Measure O – Fighting Oil Drilling in the Bay
When I first heard about the prospect of Hermosa Beach allowing an energy company to drill underneath the ocean floor there, I thought it must be some kind of mistake. But a regulatory loophole and an odd legal settlement basically opened up a narrow window for voters to decide in 2015 if they would allow limited drilling in exchange for millions of dollars in “community benefits.” Knowing how trusted Heal the Bay is in the South Bay, some local business owners raised some funds for our organization and Surfrider Foundation to create a public awareness campaign to defeat the measure. We were outspent 10-to-1 by Big Oil but our community coalition – led adeptly by Keep Hermosa Hermosa and my former colleague Jose Bacallao – prevailed. We had a lot of fun with the creative campaign, which focused on the idea that “Big Oil is Slick. Don’t Trust It.” My former Comm colleague Nick Colin came up with a disruptive idea – the Spillage People, a singing/dancing crew of our staffers dressed in HazMat suits drenched in oil. Riffing off the Village People hit “YMCA,” these merry band of pranksters would flash-mob around town and sing an anti-drilling ditty to hoots and hollers. Simply brilliant.

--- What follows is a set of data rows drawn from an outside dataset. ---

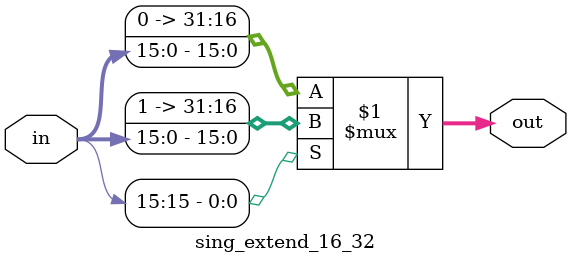
<source format=v>
module sing_extend_16_32(
    input wire [15:0] in,
    output reg [31:0] out
);

    assign out = (in[15]) ? {{16{1'b1}}, in} : {{16{1'b0}}, in};

endmodule
</source>
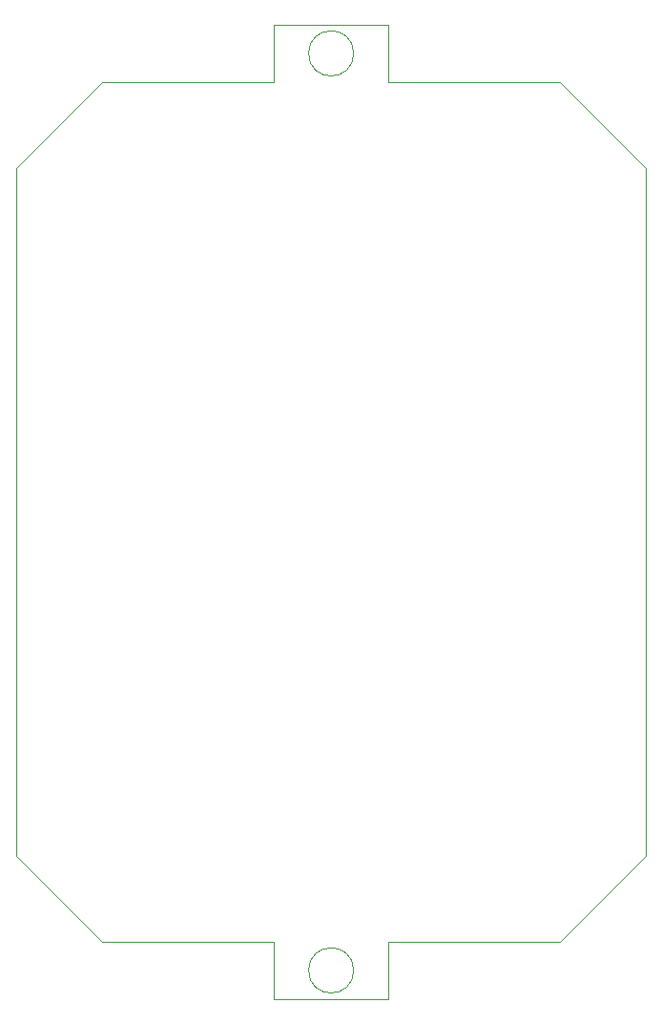
<source format=gbr>
%TF.GenerationSoftware,KiCad,Pcbnew,7.0.1-0*%
%TF.CreationDate,2023-04-24T12:32:45-04:00*%
%TF.ProjectId,tempLogger_clientPCB,74656d70-4c6f-4676-9765-725f636c6965,rev?*%
%TF.SameCoordinates,Original*%
%TF.FileFunction,Profile,NP*%
%FSLAX46Y46*%
G04 Gerber Fmt 4.6, Leading zero omitted, Abs format (unit mm)*
G04 Created by KiCad (PCBNEW 7.0.1-0) date 2023-04-24 12:32:45*
%MOMM*%
%LPD*%
G01*
G04 APERTURE LIST*
%TA.AperFunction,Profile*%
%ADD10C,0.100000*%
%TD*%
G04 APERTURE END LIST*
D10*
X134620000Y-53340000D02*
X149860000Y-53340000D01*
X157480000Y-60960000D01*
X157480000Y-121920000D01*
X149860000Y-129540000D01*
X134620000Y-129540000D01*
X134620000Y-134620000D01*
X124460000Y-134620000D01*
X124460000Y-129540000D01*
X109220000Y-129540000D01*
X101600000Y-121920000D01*
X101600000Y-60960000D01*
X109220000Y-53340000D01*
X124460000Y-53340000D01*
X124460000Y-48260000D01*
X134620000Y-48260000D01*
X134620000Y-53340000D01*
X131540000Y-50800000D02*
G75*
G03*
X131540000Y-50800000I-2000000J0D01*
G01*
X131540000Y-132080000D02*
G75*
G03*
X131540000Y-132080000I-2000000J0D01*
G01*
M02*

</source>
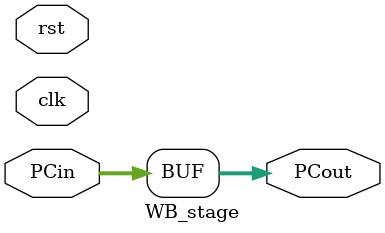
<source format=v>
module WB_stage (clk, rst, PCin, PCout);
input clk;
input rst;
input [31:0] PCin;
output [31:0] PCout;

	assign PCout = PCin;

endmodule 

</source>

Measure W – Stormwater Capture
For the general public, thinking about water infrastructure is as exciting as talking about retirement planning. But last fall, we were handed a rare chance to start replacing our outdated water thinking/infrastructure with L.A. County’s Measure W. The initiative called for property owners to tax themselves to the tune of $200 million a year to start building a lattice of stormwater parks throughout L.A. that will capture and reuse stormwater and other runoff instead of sending it uselessly to the sea. It was a VERY heavy lift. Who wants more taxes? And who in the general public really thinks or cares that much about where their water comes from? All the polling suggested the measure was truly a 50-50 tossup. It could go either way. But this one measure marked the single biggest action to decrease pollution in the Bay in the past decade. Thankfully, president Shelley Luce committed the funds to come up with a creative campaign to try to win hearts and minds in the last few days leading up to the election. My longtime volunteer creative partner – Kevin McCarthy, an avid surfer and recovering ad exec – came up with the idea to turn the L.A. River into a canvass in support of Measure W. Heal the Bay and LA Waterkeeper snuck a crew onto the banks before sunrise and spelled out SAVE THE RAIN, SAVE L.A. in enormous chunks of sod along its cement channels. Green graffiti on concrete banks — the medium was the message! Local news trucks broadcast our stunt live and social influencers from Julia Louis Dreyfus to Zooey Deschanel shared our video far and wide. We can’t take all the credit, but I’m sure our stunt drove support for the measure, which squeaked by with the tiniest of margins.